= Independent Safety Board Act of 1974 =

The Independent Safety Board Act (Pub. L. 93−633) is a 1974 law that ended all ties between the National Transportation Safety Board and the U.S. Department of Transportation. It was created to avoid possible conflicts between agencies.

== Background ==
The National Transportation Safety Board originated in the Air Commerce Act of 1926. From that year onwards, Congress required civil aviation accident investigations to be conducted under that law. In 1967, Congress merged the transportation agencies into the U.S. Department of Transportation and established the NTSB as an independent agency within DOT for administrative support. The NTSB is chiefly known for its oversight in aviation accident investigations. From 1926 onwards, Congress required the investigations of civil aviation accidents under the Air Commerce Act (Pub. L. 69-254, 44 Stat. 568). Later on, Congress created other laws as well, which created the Civil Aeronautics Board and the Federal Aviation Agency, in which the latter became the Federal Aviation Administration.
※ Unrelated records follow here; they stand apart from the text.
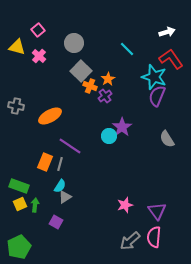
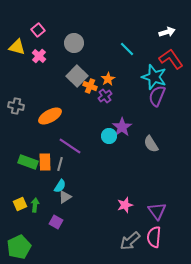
gray square: moved 4 px left, 5 px down
gray semicircle: moved 16 px left, 5 px down
orange rectangle: rotated 24 degrees counterclockwise
green rectangle: moved 9 px right, 24 px up
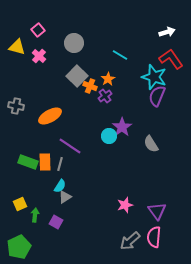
cyan line: moved 7 px left, 6 px down; rotated 14 degrees counterclockwise
green arrow: moved 10 px down
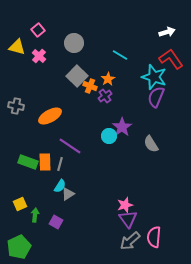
purple semicircle: moved 1 px left, 1 px down
gray triangle: moved 3 px right, 3 px up
purple triangle: moved 29 px left, 8 px down
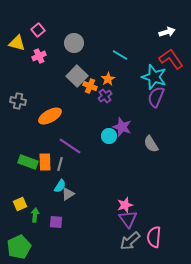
yellow triangle: moved 4 px up
pink cross: rotated 24 degrees clockwise
gray cross: moved 2 px right, 5 px up
purple star: rotated 18 degrees counterclockwise
purple square: rotated 24 degrees counterclockwise
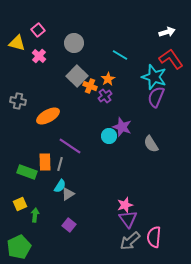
pink cross: rotated 24 degrees counterclockwise
orange ellipse: moved 2 px left
green rectangle: moved 1 px left, 10 px down
purple square: moved 13 px right, 3 px down; rotated 32 degrees clockwise
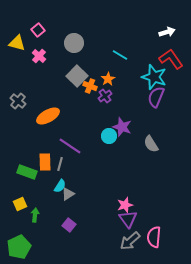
gray cross: rotated 28 degrees clockwise
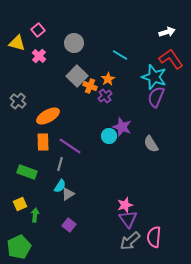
orange rectangle: moved 2 px left, 20 px up
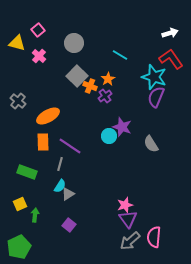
white arrow: moved 3 px right, 1 px down
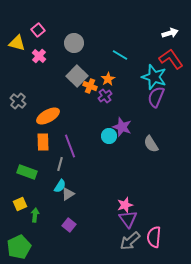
purple line: rotated 35 degrees clockwise
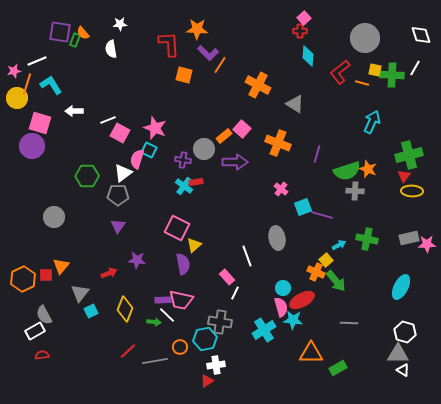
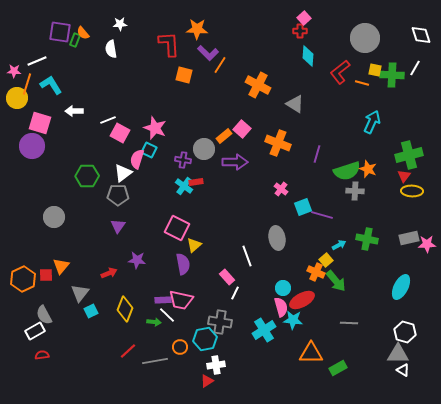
pink star at (14, 71): rotated 16 degrees clockwise
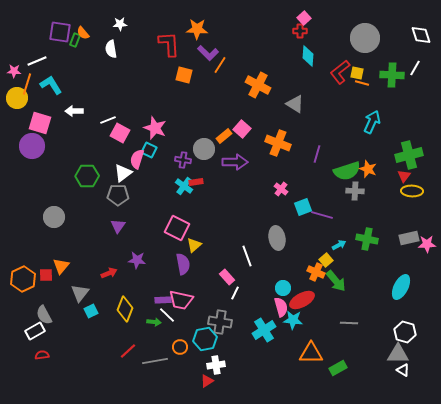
yellow square at (375, 70): moved 18 px left, 3 px down
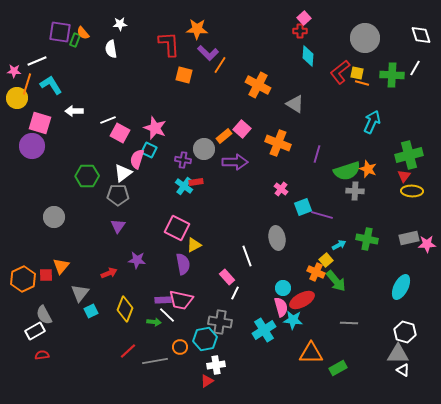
yellow triangle at (194, 245): rotated 14 degrees clockwise
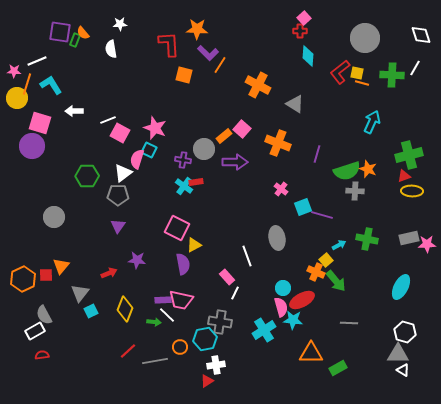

The Federal Aviation Act of 1958, which created the Federal Aviation Administration, gave the Civil Aeronautics Board duties investigating civil aviation accidents.

In 1974, as the airline industry rapidly expanded, Congress established the NTSB within the framework of the Department of Transportation, as outlined in the Department of Transportation Act of 1966. This legislation bestowed upon the NTSB responsibilities previously held by the Civil Aeronautics Board. However, as the NTSB began conducting investigations into the Federal Aviation Administration (FAA), conflicts of interest emerged. Consequently, Congress enacted the Independent Safety Board Act to mitigate such conflicts and ensure the NTSB's autonomy.

The Act also prohibits the use of any portion of an NTSB report as evidence in a lawsuit related to matters discussed in the report and, with few restrictive exceptions, bars discovery, admittance into evidence, and public release of transcripts or recordings of a "cockpit or surface vehicle...voice or video recorder" if not made public by the NTSB.